**Recorded data**
__________
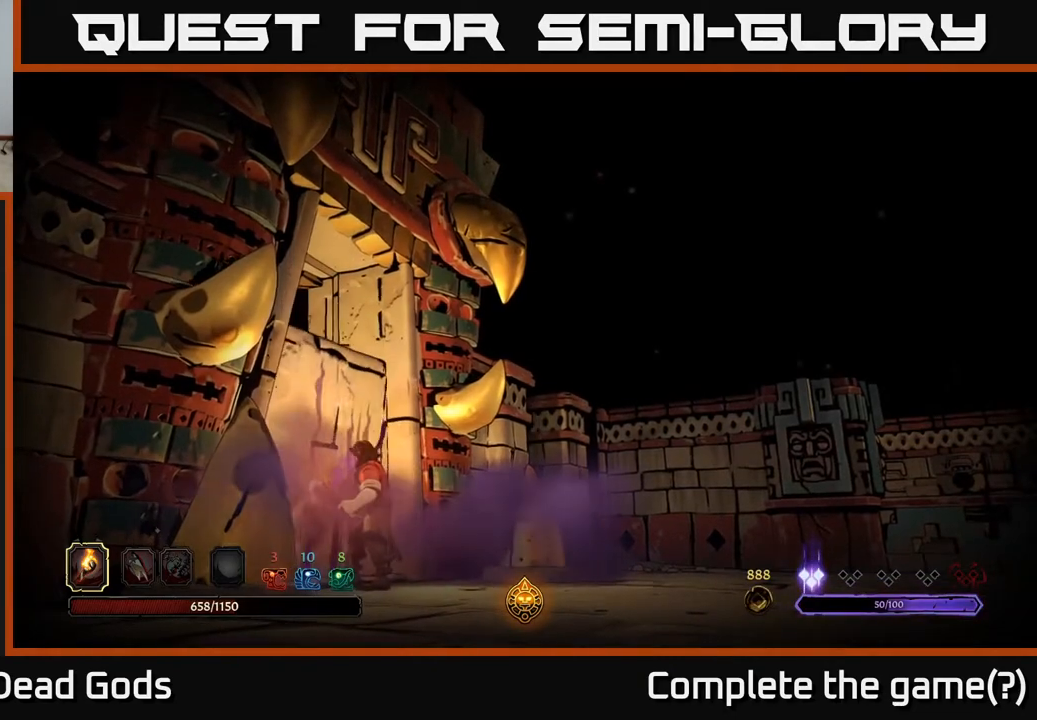
{"buttons": [], "left_stick": "center", "right_stick": "center", "events": []}
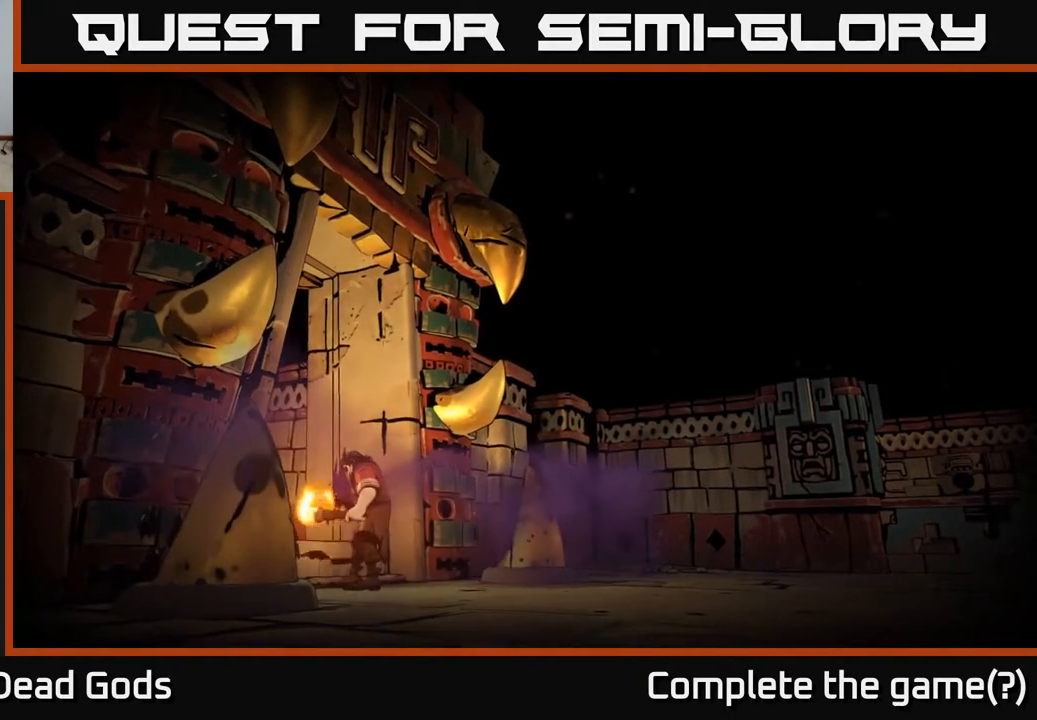
{"buttons": [], "left_stick": "center", "right_stick": "center", "events": []}
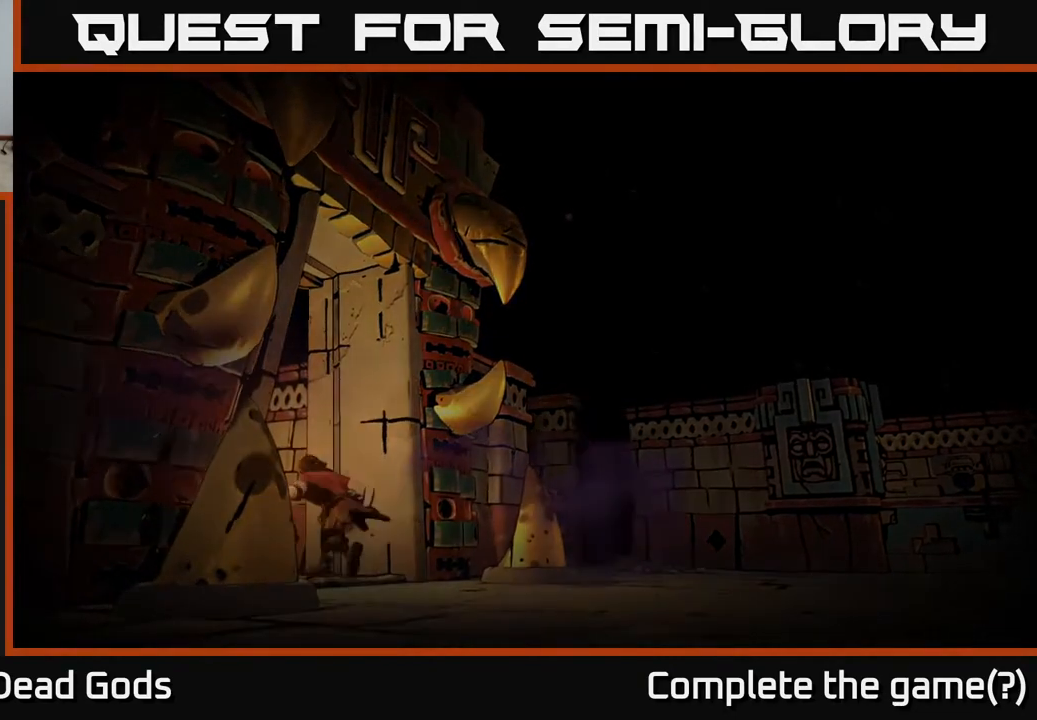
{"buttons": [], "left_stick": "center", "right_stick": "center", "events": []}
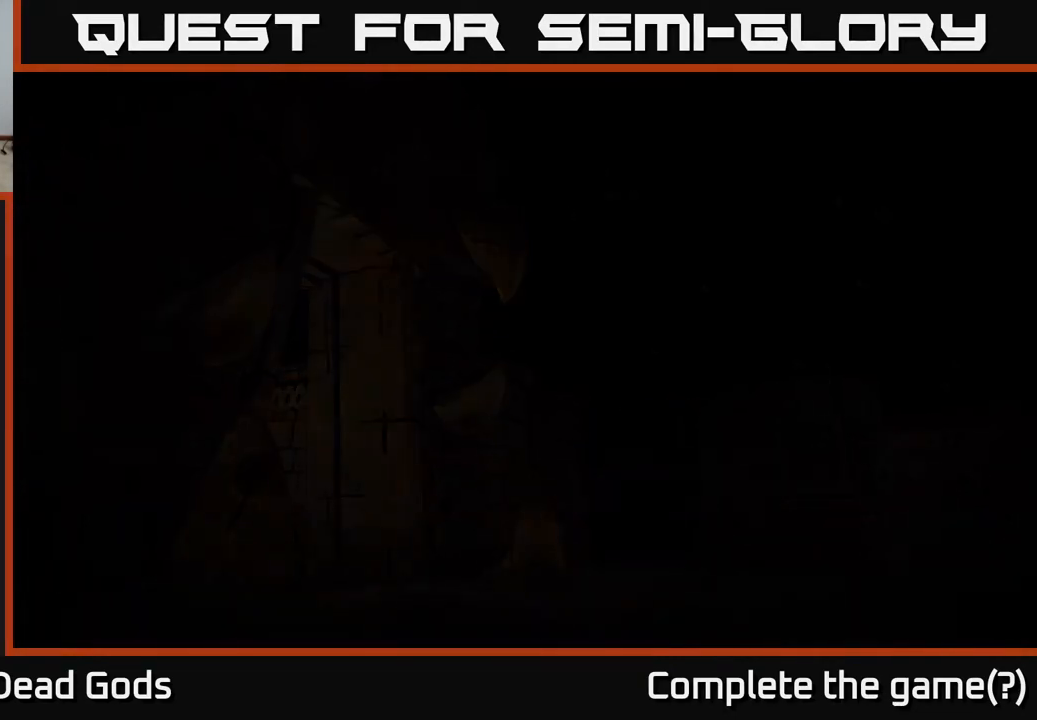
{"buttons": [], "left_stick": "center", "right_stick": "center", "events": []}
__________
**Exercise aim**
The answer should contain all the material above, copied exactly, and no images.

**Your response**
{"buttons": [], "left_stick": "center", "right_stick": "center", "events": []}
{"buttons": [], "left_stick": "center", "right_stick": "center", "events": []}
{"buttons": [], "left_stick": "center", "right_stick": "center", "events": []}
{"buttons": [], "left_stick": "center", "right_stick": "center", "events": []}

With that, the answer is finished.